> **Given text**:
══════════

I think what you are looking for is an input step between stages. Whether Jenkins happened to be restarted in the middle of the build is not relevant to that.
Not really. While the build is running normally, we don't want anyone to have to confirm proceeding to the next step.
It's only when the build is interrupted by a restart that we don't want it to automatically continue. Whenever Jenkins goes down, it's generally a larger failure with a variable amount of time before service is restored. We can't guarantee that the person watching it will be there when Jenkins comes back without making the normal case worse.
jglick, I am aware that resuming build is one of the core features of pipeline and that you would very much like it to work by default, however from my experience most of the plugins do not properly support resuming the build (i.e. they have bugs, not that they do not deliberately support it). After restarting the Jenkins (mostly due to plugin updates), I've seen jobs resuming without taking any executors, jobs taking an executor and just waiting something to happen (which never happens, i.e. waiting is infinite), jobs which do the same thing (that was already done) after being resumed, plugins failing to parse XML test reports after being "resumed" in the middle of the process, jobs that were restarted during perfoming network operations inside shell script which were frozen after resume and could not be stopped in any way (neither with stop nor with kill - we had to manually remove the job from database while jenkins was offline to stop this job from resuming), ...

══════════

> **Given information**:

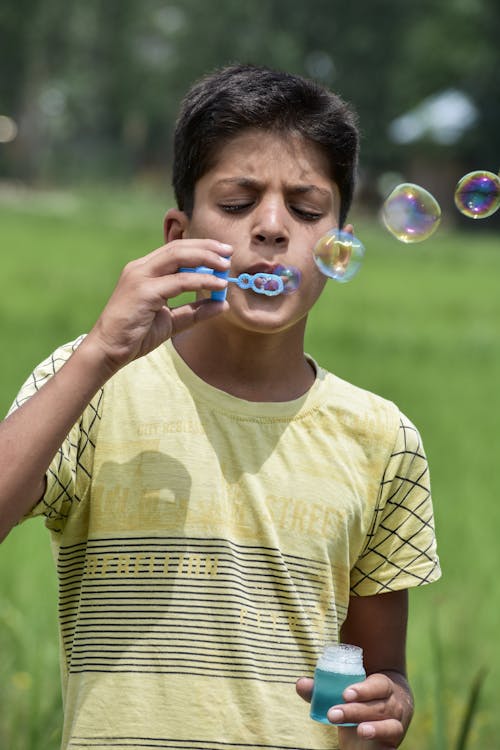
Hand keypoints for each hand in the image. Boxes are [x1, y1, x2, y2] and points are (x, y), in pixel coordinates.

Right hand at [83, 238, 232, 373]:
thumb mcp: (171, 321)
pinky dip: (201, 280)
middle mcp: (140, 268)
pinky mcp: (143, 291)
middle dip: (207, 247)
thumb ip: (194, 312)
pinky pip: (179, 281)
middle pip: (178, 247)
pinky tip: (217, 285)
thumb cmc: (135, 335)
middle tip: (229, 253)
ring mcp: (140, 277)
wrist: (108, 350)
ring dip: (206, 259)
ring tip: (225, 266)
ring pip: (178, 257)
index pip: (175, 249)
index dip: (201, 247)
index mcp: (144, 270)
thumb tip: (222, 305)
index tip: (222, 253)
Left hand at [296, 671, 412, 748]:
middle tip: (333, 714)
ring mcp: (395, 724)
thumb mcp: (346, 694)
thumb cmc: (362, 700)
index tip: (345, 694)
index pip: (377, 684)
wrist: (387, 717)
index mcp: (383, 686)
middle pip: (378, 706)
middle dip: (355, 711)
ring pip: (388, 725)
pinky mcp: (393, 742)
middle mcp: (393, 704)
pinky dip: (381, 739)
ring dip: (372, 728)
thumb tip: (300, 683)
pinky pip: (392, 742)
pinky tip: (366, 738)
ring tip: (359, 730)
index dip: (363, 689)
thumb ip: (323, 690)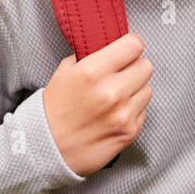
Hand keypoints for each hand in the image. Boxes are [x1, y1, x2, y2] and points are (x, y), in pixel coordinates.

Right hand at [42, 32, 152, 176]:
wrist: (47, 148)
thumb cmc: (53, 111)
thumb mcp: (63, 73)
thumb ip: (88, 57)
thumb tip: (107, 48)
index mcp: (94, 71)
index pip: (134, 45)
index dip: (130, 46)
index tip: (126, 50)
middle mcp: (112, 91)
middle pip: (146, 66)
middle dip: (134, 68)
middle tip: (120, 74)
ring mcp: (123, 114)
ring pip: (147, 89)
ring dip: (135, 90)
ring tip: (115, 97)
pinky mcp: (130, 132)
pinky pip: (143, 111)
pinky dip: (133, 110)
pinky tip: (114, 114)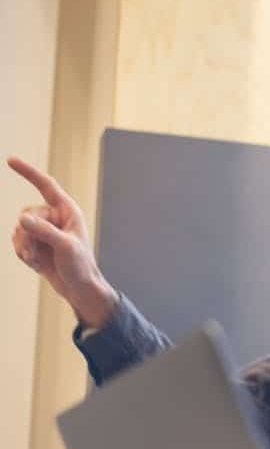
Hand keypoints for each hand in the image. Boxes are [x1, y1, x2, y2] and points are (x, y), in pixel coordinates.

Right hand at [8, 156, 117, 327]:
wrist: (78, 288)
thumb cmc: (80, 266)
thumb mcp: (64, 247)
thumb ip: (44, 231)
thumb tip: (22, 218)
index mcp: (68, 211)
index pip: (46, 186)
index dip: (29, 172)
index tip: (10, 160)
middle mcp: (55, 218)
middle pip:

══════════

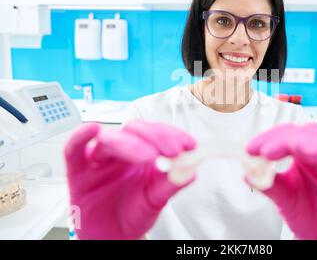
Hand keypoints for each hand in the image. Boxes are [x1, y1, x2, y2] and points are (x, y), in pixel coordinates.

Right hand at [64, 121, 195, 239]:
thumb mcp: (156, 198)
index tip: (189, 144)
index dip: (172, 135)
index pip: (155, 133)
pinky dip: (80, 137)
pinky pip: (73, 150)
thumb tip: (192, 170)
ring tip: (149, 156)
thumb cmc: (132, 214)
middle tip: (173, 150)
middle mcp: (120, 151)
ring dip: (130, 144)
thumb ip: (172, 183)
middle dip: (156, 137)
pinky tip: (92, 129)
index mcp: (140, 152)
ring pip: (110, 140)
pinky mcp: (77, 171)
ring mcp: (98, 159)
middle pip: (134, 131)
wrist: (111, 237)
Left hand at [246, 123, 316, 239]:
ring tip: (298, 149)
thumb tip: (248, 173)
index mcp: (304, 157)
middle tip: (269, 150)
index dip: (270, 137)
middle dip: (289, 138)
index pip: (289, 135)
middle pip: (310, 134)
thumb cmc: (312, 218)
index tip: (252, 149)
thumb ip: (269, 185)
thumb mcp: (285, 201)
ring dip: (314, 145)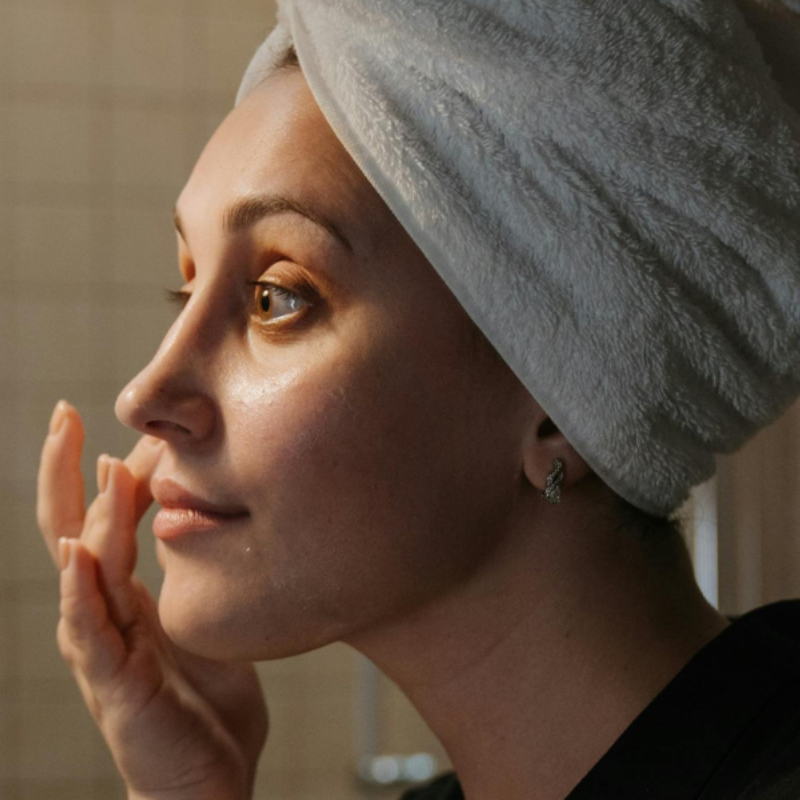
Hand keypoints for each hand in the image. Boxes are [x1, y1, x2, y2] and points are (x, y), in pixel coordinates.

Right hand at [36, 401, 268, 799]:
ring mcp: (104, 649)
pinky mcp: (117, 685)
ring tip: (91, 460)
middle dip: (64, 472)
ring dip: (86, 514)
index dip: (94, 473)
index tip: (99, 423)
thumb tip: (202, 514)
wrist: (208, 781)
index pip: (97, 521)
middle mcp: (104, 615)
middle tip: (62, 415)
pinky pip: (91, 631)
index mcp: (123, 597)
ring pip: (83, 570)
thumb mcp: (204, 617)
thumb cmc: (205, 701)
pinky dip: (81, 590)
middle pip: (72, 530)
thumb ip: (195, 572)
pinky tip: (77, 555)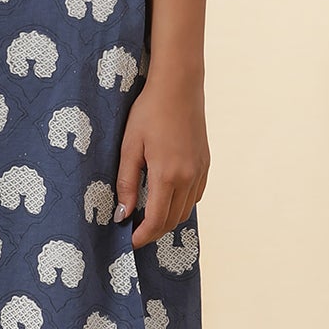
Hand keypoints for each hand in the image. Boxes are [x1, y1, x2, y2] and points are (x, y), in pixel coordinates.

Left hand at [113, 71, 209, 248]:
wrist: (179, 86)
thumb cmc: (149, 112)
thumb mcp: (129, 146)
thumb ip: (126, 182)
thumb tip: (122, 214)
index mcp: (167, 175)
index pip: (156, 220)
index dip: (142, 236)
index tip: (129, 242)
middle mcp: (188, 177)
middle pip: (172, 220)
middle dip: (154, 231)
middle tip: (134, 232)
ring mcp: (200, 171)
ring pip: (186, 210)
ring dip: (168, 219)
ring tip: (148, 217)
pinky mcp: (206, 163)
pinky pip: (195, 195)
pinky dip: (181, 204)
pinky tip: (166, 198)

══════════

> **Problem statement**: Copy out the complete forum discussion about Jenkins builds resuming after a restart, word for word.

> **Exercise result**:
I think what you are looking for is an input step between stages. Whether Jenkins happened to be restarted in the middle of the build is not relevant to that.
Not really. While the build is running normally, we don't want anyone to have to confirm proceeding to the next step.
It's only when the build is interrupted by a restart that we don't want it to automatically continue. Whenever Jenkins goes down, it's generally a larger failure with a variable amount of time before service is restored. We can't guarantee that the person watching it will be there when Jenkins comes back without making the normal case worse.
jglick, I am aware that resuming build is one of the core features of pipeline and that you would very much like it to work by default, however from my experience most of the plugins do not properly support resuming the build (i.e. they have bugs, not that they do not deliberately support it). After restarting the Jenkins (mostly due to plugin updates), I've seen jobs resuming without taking any executors, jobs taking an executor and just waiting something to happen (which never happens, i.e. waiting is infinite), jobs which do the same thing (that was already done) after being resumed, plugins failing to parse XML test reports after being "resumed" in the middle of the process, jobs that were restarted during perfoming network operations inside shell script which were frozen after resume and could not be stopped in any way (neither with stop nor with kill - we had to manually remove the job from database while jenkins was offline to stop this job from resuming), ...